One of my favorite times of the day is the drive to school with my girls. In a world of constant hustle and bustle, I love the uninterrupted conversation the commute provides with my two daughters.
On one particular day, the conversation centered around an upcoming seventh-grade student government election. In line with the Girl Scout G.I.R.L. categories (Go-Getter, Innovator, Risk-Taker, Leader), I believe my eldest to be a risk-taker. She is confident putting herself out there for new opportunities and in the face of defeat, and she is resilient. With my own interests of developing leadership in myself and others, I was excited she had taken an interest in student government. She had worked hard developing her platform, creating campaign materials and speaking with her peers. Seeing this commitment made this parent very proud.
With a natural interest, I inquired how she thought the election would go. My daughter’s expression changed to disappointment. “I won’t get it.”
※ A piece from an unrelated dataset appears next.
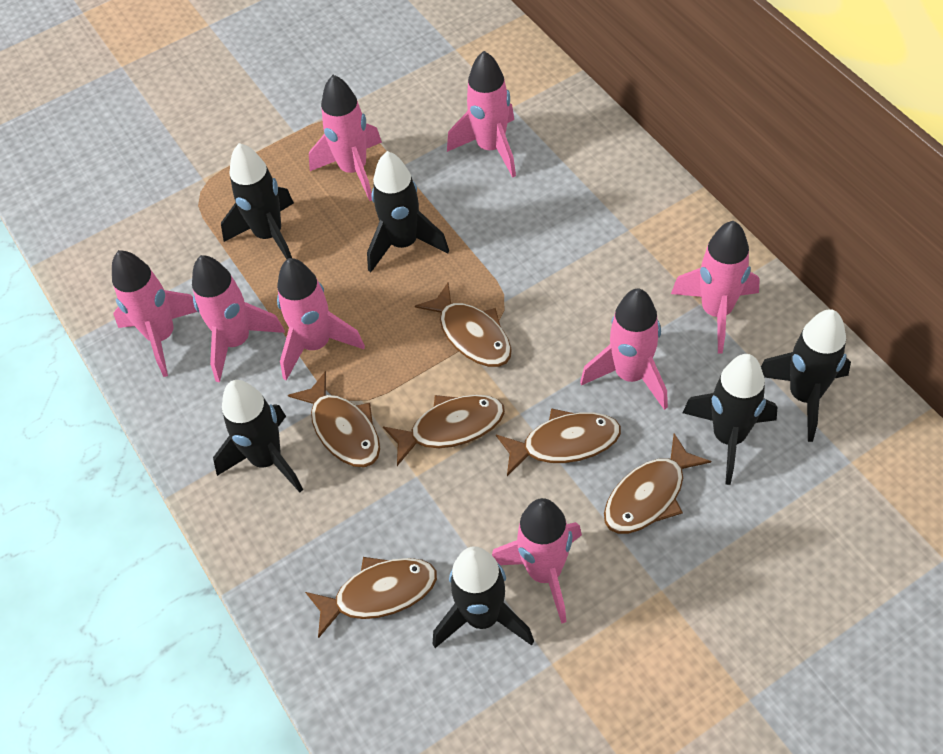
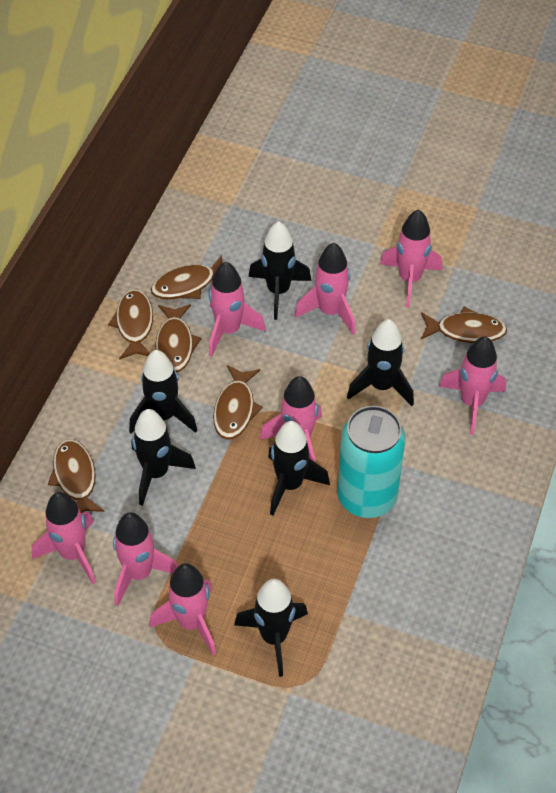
turquoise can: 0 -> 1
“Hmmm,” I thought, “What about Sarah?”—another very active and bright girl in her grade. “No, she won’t get it either,” replied my daughter. Shocked, because I believed both girls to be great candidates, I exasperatedly asked, “Well, who do you think will win then?”
My daughter mentioned a boy in her classroom who I hadn’t heard her bring up before. “He will win,” she said, “because none of the girls will vote for each other.”
My entire life has been devoted to supporting women and children. I believe they are the future. As CEO of Girl Scouts Heart of the South, this has become not only a personal but professional goal. Though everything I do is towards building girls of courage, confidence and character, nothing is more eye-opening than hearing from your own children the truths of society that you are working to combat. Since that day, I’ve heard that response echo in my head. It has become the driving focus for my already present dream of empowering girls and women. I came into work after that interaction determined to do something about this problem.
As I began telling the story, I realized so many women and girls have been affected by comparison and competition. We knew we were onto something. Out of a normal mother-daughter conversation, the Stand Beside Her Movement was developed.
We’ve all been affected by the constant comparison and competition. The cattiness between girls and the lack of support is something I witnessed with my daughter’s seventh-grade classmates, but with some reflection I knew it really began even earlier. It doesn’t end in middle school, but continues into adulthood. In the media, television shows and advertisements display women in conflict and turn it into entertainment. In the workplace, women find themselves being pit against each other instead of opening the door for more women at the table. Moms shame other moms. Daughters hear and bear witness to the competition—and the cycle of negativity continues.
At 9 years old, a girl’s self-esteem peaks—and then takes a nose dive. 39 percent of girls have been put down or discouraged when trying to lead. As a concerned citizen and mother raising two girls, I dream of a world where women Stand Beside Her—a world where girls are supported to fulfill their dreams and reach their full potential. It’s time to stop the cycle of constant comparison and competition.
The facts affecting women are already unbearable. Only 5 percent of Fortune 500 CEOS are women and the year it is estimated that women will reach parity with men in leadership roles in our country is 2085. We can’t fill that gap alone. The National Stand Beside Her Movement is a call to action to mentor, support and develop women and girls; to end comparison and competition and create more collaboration and support for one another. I want to encourage you to join the conversation.
Become a part of the movement—for the next generation of women leaders and the girl you once were. Take a stand with us—now, during Stand Beside Her Week, and every week.